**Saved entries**
####################

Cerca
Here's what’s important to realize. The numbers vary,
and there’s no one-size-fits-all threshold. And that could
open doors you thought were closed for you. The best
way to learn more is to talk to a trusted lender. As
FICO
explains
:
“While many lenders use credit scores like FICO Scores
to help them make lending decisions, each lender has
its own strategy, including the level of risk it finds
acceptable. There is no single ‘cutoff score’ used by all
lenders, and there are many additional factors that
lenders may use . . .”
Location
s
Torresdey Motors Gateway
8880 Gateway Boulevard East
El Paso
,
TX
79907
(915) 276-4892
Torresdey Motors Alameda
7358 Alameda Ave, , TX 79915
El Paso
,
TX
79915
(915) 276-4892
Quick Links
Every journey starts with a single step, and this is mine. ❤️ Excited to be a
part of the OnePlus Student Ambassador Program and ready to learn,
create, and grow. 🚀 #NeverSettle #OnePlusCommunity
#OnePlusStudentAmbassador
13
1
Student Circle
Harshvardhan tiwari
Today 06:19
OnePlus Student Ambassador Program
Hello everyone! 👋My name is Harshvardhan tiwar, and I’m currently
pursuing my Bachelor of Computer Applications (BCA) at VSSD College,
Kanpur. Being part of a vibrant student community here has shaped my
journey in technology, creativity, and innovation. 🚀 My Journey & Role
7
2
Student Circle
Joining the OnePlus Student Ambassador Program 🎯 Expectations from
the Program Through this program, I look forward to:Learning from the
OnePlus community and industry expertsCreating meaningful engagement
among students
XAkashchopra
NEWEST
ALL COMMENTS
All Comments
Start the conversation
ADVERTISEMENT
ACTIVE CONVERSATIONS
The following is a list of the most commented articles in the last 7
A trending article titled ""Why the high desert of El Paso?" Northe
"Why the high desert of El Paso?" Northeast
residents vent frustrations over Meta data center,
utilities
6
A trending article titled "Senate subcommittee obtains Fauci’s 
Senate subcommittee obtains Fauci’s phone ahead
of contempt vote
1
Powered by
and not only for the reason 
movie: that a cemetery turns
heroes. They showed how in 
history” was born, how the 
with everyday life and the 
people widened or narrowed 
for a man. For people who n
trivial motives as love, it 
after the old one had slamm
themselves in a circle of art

####################

**WRITTEN TASK**
Would you please set down the lines from the one with "Today 06:19" to the end of the data above, exactly and without any other lines?

**SOLUTION TO THIS EXERCISE**
Today 06:19
OnePlus Student Ambassador Program
Hello everyone! 👋My name is Harshvardhan tiwar, and I’m currently
pursuing my Bachelor of Computer Applications (BCA) at VSSD College,
Kanpur. Being part of a vibrant student community here has shaped my
journey in technology, creativity, and innovation. 🚀 My Journey & Role
7
2
Student Circle
Joining the OnePlus Student Ambassador Program 🎯 Expectations from
the Program Through this program, I look forward to:Learning from the
OnePlus community and industry expertsCreating meaningful engagement
among students
XAkashchopra
NEWEST
ALL COMMENTS
All Comments
Start the conversation
ADVERTISEMENT
ACTIVE CONVERSATIONS
The following is a list of the most commented articles in the last 7
A trending article titled ""Why the high desert of El Paso?" Northe
"Why the high desert of El Paso?" Northeast
residents vent frustrations over Meta data center,
utilities
6
A trending article titled "Senate subcommittee obtains Fauci’s 
Senate subcommittee obtains Fauci’s phone ahead
of contempt vote
1
Powered by
and not only for the reason 
movie: that a cemetery turns
heroes. They showed how in 
history” was born, how the 
with everyday life and the 
people widened or narrowed 
for a man. For people who n
trivial motives as love, it 
after the old one had slamm
themselves in a circle of art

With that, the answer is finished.